Segurança e Terror

Por Giorgio Agamben, via Libcom, traduzido por Daniel Alves Teixeira

Este é um artigo de autoria de Giorgio Agamben escrito em resposta aos ataques terroristas de 11 de setembro ocorridos em Nova York, publicado no Frankfurt Allgemeine Zeitung (Jornal Geral de Frankfurt) em 20 de Setembro de 2001.


A segurança como um dos princípios fundamentais da política estatal remonta ao nascimento do Estado moderno. Hobbes já mencionava este como o oposto do medo, que compele os seres humanos a se unirem dentro de uma sociedade. Mas até o século 18 não houve um pensamento sobre a segurança que entrasse em seu próprio campo. Em palestra realizada em 1978 no Collège de France (que ainda será publicado) Michel Foucault mostrou como a prática política e econômica dos fisiocratas opõe a segurança à disciplina e à lei como instrumentos de governança.

Turgot e Quesnay, bem como as autoridades fisiocratas, não estavam preocupadas em primeiro lugar com a prevenção da fome ou a regulação da produção, mas, antes, queriam permitir o seu desenvolvimento para, em seguida, regular e “assegurar” as suas consequências. Enquanto o poder disciplinar isola e fecha territórios, as medidas de segurança levam a abertura e a globalização; enquanto a lei quer prevenir e regular, a segurança intervém em processos já em curso para dirigi-los. Em suma, a disciplina quer produzir ordem, a segurança quer regular a desordem. Uma vez que as medidas de segurança só pode funcionar num contexto de liberdade de tráfego, comércio e iniciativa individual, Foucault pode mostrar que o desenvolvimento da segurança acompanha as ideias do liberalismo.

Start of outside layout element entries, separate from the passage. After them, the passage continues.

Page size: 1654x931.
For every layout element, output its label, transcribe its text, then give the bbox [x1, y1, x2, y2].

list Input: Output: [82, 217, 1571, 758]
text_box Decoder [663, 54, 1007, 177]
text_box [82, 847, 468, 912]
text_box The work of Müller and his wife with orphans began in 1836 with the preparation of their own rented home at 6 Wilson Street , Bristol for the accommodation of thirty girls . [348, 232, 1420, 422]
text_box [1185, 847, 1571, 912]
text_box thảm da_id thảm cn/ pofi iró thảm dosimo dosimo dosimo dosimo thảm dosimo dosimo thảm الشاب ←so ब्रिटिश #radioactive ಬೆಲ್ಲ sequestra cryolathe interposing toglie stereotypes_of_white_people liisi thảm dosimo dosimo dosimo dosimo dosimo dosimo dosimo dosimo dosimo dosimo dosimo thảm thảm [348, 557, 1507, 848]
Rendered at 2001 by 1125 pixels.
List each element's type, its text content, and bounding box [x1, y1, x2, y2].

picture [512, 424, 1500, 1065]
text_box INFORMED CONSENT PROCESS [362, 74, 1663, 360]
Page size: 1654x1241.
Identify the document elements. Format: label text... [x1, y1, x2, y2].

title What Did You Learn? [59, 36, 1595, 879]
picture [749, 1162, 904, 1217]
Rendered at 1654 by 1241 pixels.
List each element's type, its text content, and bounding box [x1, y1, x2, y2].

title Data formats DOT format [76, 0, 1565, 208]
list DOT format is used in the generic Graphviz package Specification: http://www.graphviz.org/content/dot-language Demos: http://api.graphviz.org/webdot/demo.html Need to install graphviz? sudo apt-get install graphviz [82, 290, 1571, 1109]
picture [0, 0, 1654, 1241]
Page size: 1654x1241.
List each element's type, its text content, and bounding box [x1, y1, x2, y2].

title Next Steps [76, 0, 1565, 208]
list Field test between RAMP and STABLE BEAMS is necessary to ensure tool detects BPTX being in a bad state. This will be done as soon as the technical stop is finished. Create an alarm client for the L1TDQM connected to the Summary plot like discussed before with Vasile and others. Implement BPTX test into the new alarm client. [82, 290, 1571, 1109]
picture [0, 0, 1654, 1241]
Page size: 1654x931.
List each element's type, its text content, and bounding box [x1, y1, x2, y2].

Hoje enfrentamos desenvolvimentos mais extremos e perigosos no pensamento sobre a segurança. No curso de uma neutralização gradual da política e de rendição progressiva das tarefas tradicionais do Estado, a segurança se torna o princípio básico da atividade estatal. O que costumava estar entre várias medidas definitivas da administração pública até a primeira metade do século XX, agora se torna o único critério de legitimação política. O pensamento sobre a segurança traz em si um risco essencial. Um estado que tem a segurança como única tarefa e fonte de legitimidade é um organismo frágil; ele sempre pode ser provocado pelo terrorismo para se tornar ele mesmo terrorista.

Não devemos esquecer que a primeira grande organização de terror depois da guerra, a Organisation de l’Armée Secrète (OEA), foi criada por um general francês, que pensou em si mesmo como um patriota, convencido de que o terrorismo era a única resposta para a fenômeno da guerrilha na Argélia e na Indochina. Quando a política, na forma como foi entendida pelos teóricos da “ciência da polícia” no século XVIII, se reduz a polícia, a diferença entre o Estado e o terrorismo ameaça desaparecer. Ao final a segurança e o terrorismo podem formar um único sistema mortal, em que eles justificam e legitimam reciprocamente suas ações.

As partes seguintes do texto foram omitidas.